Is there such a thing as a global temperature?
Mar 14, 2007
Bishop Hill in Climate: McKitrick, Climate: Surface

This is the question asked in a paper by Essex, McKitrick and Andresen in a fascinating paper which can be found here. (Mathematics alert!). This is my understanding of it - I haven't done any maths since university days, so if I'm wrong I'm sure someone will put me right.

Some quantities, like weight, can be added and therefore averaged. If you take an 2oz mass and a 1 oz mass you can say with certainty that their total mass is 3oz. Because the sum of the two masses means something, you can calculate an avarage of 1.5oz and this figure has a useful meaning also. These kinds of measures are called extensive variables. Pressure, on the other hand, can't be treated in this way. If you add a system at 2 atmospheres to one at 1 atmosphere you don't get a system at 3 atmospheres. Because the sum of the two pressures has no meaning, the average likewise is meaningless. These are called intensive variables.

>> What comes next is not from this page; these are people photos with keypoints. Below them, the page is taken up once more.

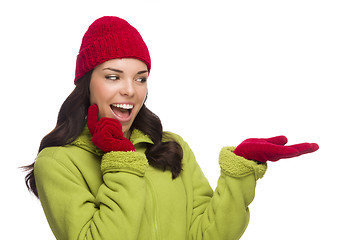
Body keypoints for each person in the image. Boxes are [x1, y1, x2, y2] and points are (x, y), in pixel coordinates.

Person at [24, 16, 319, 240]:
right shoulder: (58, 162)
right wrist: (119, 158)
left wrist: (238, 173)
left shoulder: (170, 146)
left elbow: (206, 234)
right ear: (87, 83)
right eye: (113, 77)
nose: (130, 90)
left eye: (140, 78)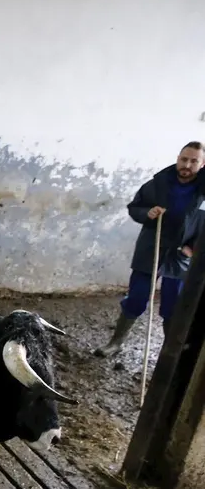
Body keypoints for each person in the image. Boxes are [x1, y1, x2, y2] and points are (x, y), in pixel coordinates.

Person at [94, 142, 205, 357]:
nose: (187, 165)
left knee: (174, 306)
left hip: (181, 255)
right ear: (178, 158)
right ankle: (115, 343)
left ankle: (168, 352)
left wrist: (194, 248)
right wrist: (147, 213)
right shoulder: (158, 184)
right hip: (151, 249)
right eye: (184, 159)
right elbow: (134, 208)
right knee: (136, 297)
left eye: (194, 161)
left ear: (202, 164)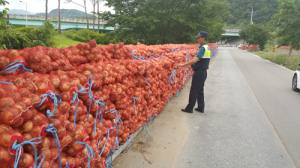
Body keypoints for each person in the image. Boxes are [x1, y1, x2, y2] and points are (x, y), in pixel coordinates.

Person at [177, 31, 211, 113]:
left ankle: (189, 108)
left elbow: (195, 60)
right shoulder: (207, 48)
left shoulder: (202, 49)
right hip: (203, 72)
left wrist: (183, 65)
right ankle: (201, 107)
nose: (197, 39)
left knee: (194, 91)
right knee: (200, 90)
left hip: (199, 72)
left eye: (199, 38)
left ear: (203, 38)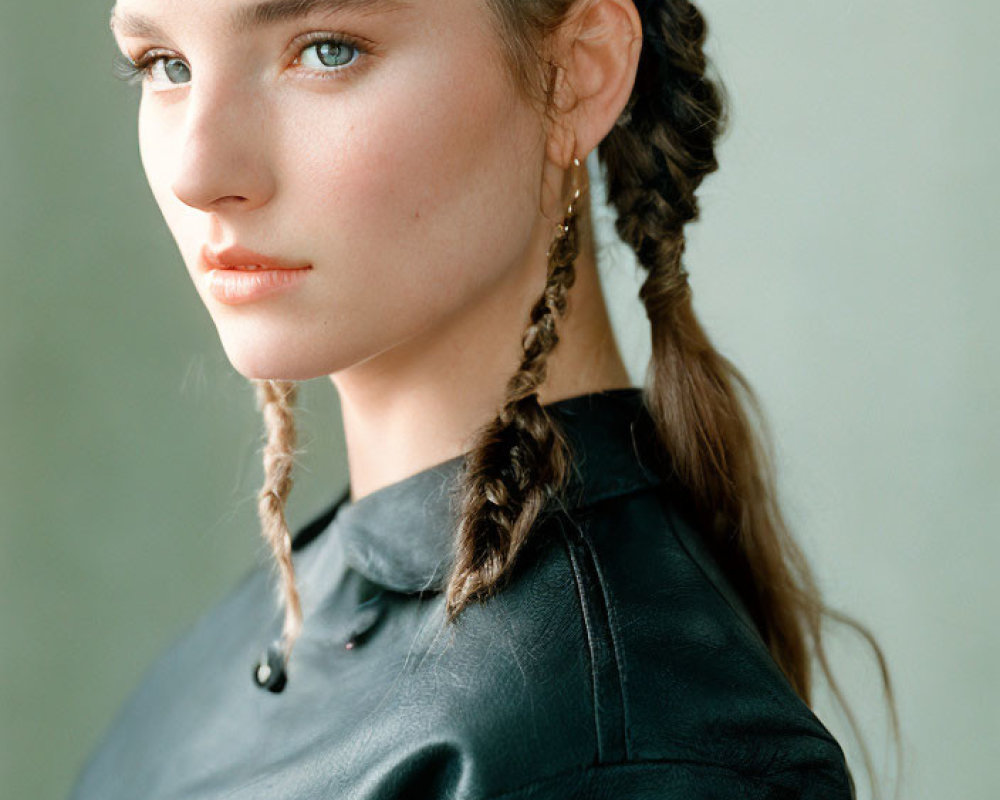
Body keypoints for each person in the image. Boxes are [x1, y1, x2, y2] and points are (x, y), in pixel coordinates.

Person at [70, 0, 898, 797]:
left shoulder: (634, 747)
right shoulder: (311, 591)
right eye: (164, 64)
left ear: (579, 72)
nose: (199, 171)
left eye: (328, 50)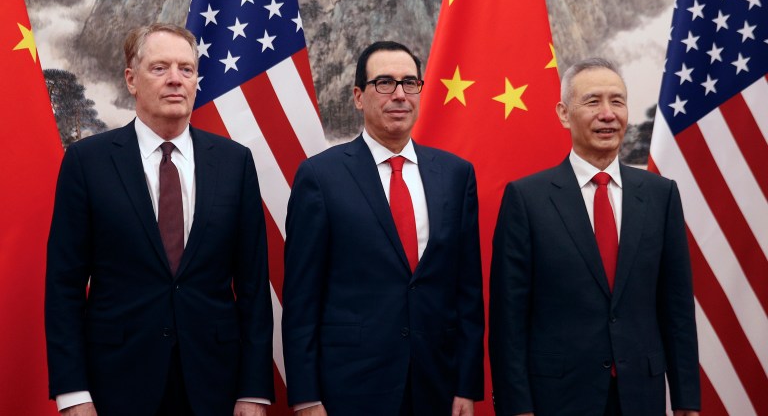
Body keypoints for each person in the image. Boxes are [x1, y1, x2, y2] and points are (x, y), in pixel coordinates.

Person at [45, 23, 274, 416]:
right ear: (131, 80)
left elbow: (253, 286)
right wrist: (73, 394)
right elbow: (63, 286)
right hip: (115, 385)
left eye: (186, 69)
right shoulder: (87, 163)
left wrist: (253, 390)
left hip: (213, 385)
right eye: (160, 68)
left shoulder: (235, 163)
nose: (175, 80)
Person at [488, 58, 700, 416]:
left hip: (641, 396)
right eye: (593, 101)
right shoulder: (527, 199)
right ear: (564, 113)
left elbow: (676, 307)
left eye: (617, 101)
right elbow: (509, 319)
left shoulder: (660, 195)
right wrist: (516, 406)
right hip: (558, 398)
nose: (608, 114)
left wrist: (686, 400)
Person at [282, 41, 484, 416]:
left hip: (436, 387)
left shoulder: (456, 175)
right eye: (385, 83)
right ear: (359, 97)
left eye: (410, 83)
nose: (400, 95)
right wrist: (307, 398)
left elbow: (467, 292)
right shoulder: (320, 178)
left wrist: (466, 385)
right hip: (351, 389)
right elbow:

Temperature, as you might suspect, is an intensive measure. This means that when you add two temperatures together, the answer cannot be a temperature. It's meaningless. As the authors point out, dividing this meaningless sum by the number of components cannot give you an answer which has a meaning.

If the average of temperatures is not a temperature, then perhaps it's an index - a number which tracks whatever it is that drives the climate? If this is the case, then it is presumably necessary to describe how the average of temperatures - a statistic - is driven by the underlying climate driver, or at least to show some correlation between the two. They also need to demonstrate that the statistical measure they have chosen is better than any other measure they could have chosen. These alternative measures might well demonstrate a completely different trend to the average.

A third alternative is that the average is neither a temperature or an index, but a proxy for energy. But unfortunately there appear to be problems with this argument too. For a start, to do so is to use an intensive measure as a proxy for an extensive one. Secondly, the relationship between energy and climate is not understood. How then is it possible to know that the average of temperatures is a valid proxy?

It's not instantly obvious to the lay reader, but there are lots of different kinds of means. We're used to dealing with arithmetical means ("averages") but you can also have geometric means, harmonic means and any number of other means. For some systems, physics suggests which is the correct one to use. But, alas, this is not the case for global temperature.

As if to rub this point in, the paper demonstrates that there are in fact an infinite number of different means for global temperature. Which, they ask, is the correct one? Why has the scientific community alighted on the mean it has? They go on to show that, for the same set of data, different means can show a rising trend or a falling one. In other words, if a different averaging method to the one used in climate science had been chosen, we might now be having a crisis about global cooling... again.

It's a fascinating piece of work, some of which is beyond my understanding. If you are mathematically inclined, do take a look and tell me what you think.